After concerted efforts including two special delegates who traveled from Israel to Iraq where they covered hundreds of kilometers, the Jewish Agency succeeded in persuading six elderly Jews, most of them geriatric patients, to make aliyah on a specially chartered plane. The aliyah operation, which included extensive media coverage, involved chilul Shabbos.

Based on media accounts the immigrants are a 99-year-old widow, her widowed 70-year-old daughter, a 75-year-old woman, a 90-year-old single man, a 46-year-old orphan and an 82-year- old widower. Most of them lived under difficult conditions, some were hospitalized, one was being treated by Christians. Still it was difficult to persuade them to move to Israel because abandoning old habits at an advanced age is usually difficult and because most of them do not have close relatives living in Israel.

To transport them to Israel a special plane was leased from a Jordanian company and U.S. Air Force planes escorted the flight to Israel.
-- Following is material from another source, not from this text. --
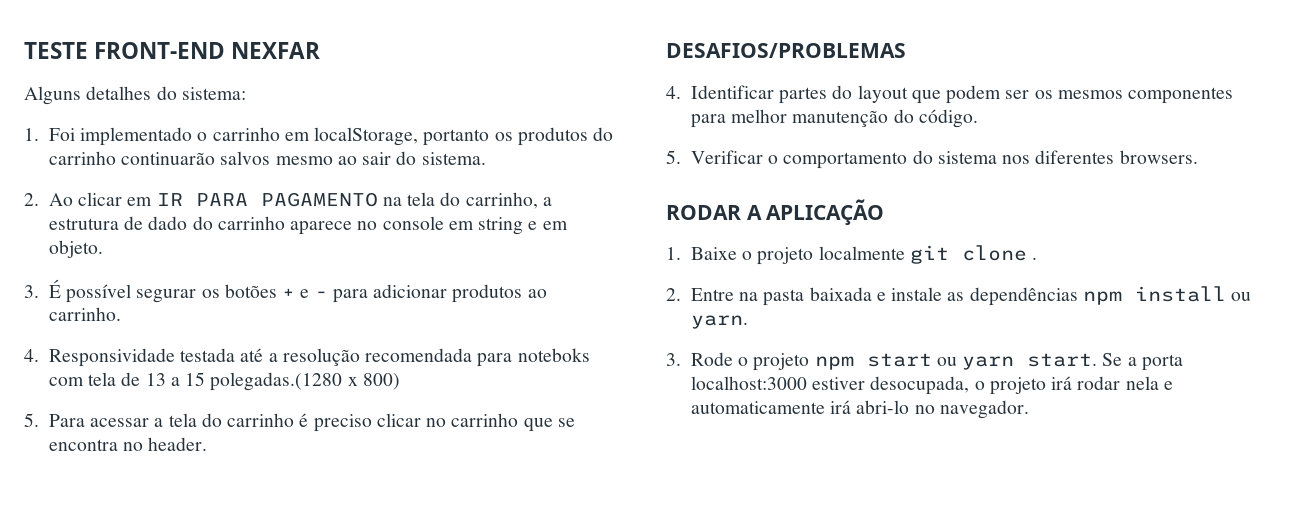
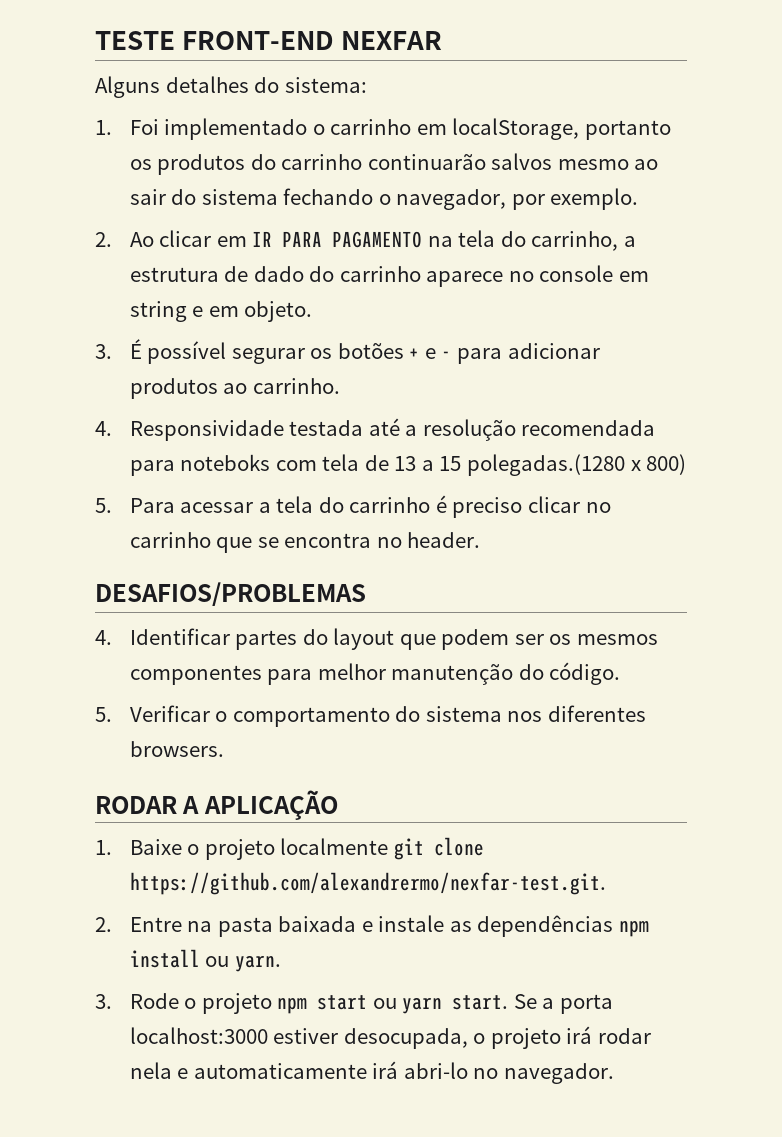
[421,152,486,165] sistema. -> [201,188,639,210] sistema fechando o navegador, por exemplo.
[1032,257,1038,260] . -> [129,872,606,895] https://github.com/alexandrermo/nexfar-test.git.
The plane landed at Ben Gurion International Airport just before Shabbos and the immigrants were transported to the nearby Avia Hotel, except for the 99- year-old, who was immediately checked into Assaf Harofeh Hospital.

Although the operation, officially dubbed Ezer Mitzion but which the media referred to as "Mivtza Savta," or "the Granny Operation," was classified as a secret operation (from whom the secret was being kept remains unclear), numerous reporters descended upon the arrivals immediately, hoping for a scoop.

They snapped away with their cameras and interviewed the various relatives, who displayed great excitement. All this took place on Friday night after Shabbos began. Absorption Minister Tzippi Livni also rushed to the scene that same night to see with her own two eyes the wondrous sight of immigrants from Iraq.

"The Absorption Minister does not keep Shabbat," Ministry Spokesman Arik Fodor said, in reply to our inquiry on the matter.

Newspapers devoted several pages of the Sunday edition to this gala aliyah, with poetic outpouring on "aliyah after 2,700 years" as if the immigrants themselves had lived in the Diaspora for at least that long. This phrase was entirely inaccurate of course, since most Iraqi Jews came to Israel in the early 1950s.

The vast majority of the Iraqi Jewish community departed soon after Israel's independence because they (like Jews in Syria, Libya, Egypt and other Arab nations) were in effect systematically expelled by the Iraqi government. Iraqi legislation in 1948-51 first outlawed Zionist "behavior," then deprived Jews of their Iraqi nationality, access to education, and finally, of all their property. President Truman helped organize a massive airlift in 1951 to bring the desperate Iraqi Jewish community to Israel.

Claims of putting an end to the Iraq Diaspora were also inaccurate since another 28 Jews or more remain in Iraq, some of whom conceal their Jewish identity.

All this at a time when the government is closing geriatric hospitals due to budget shortfalls and when it is not hard to find other elderly Jews in Israel living under horrific conditions.

All of this coverage would have been a real joke were it not for warnings that media coverage could have detrimental effects on the situation of Jews living in various Diaspora countries and trying to move to Israel in secret.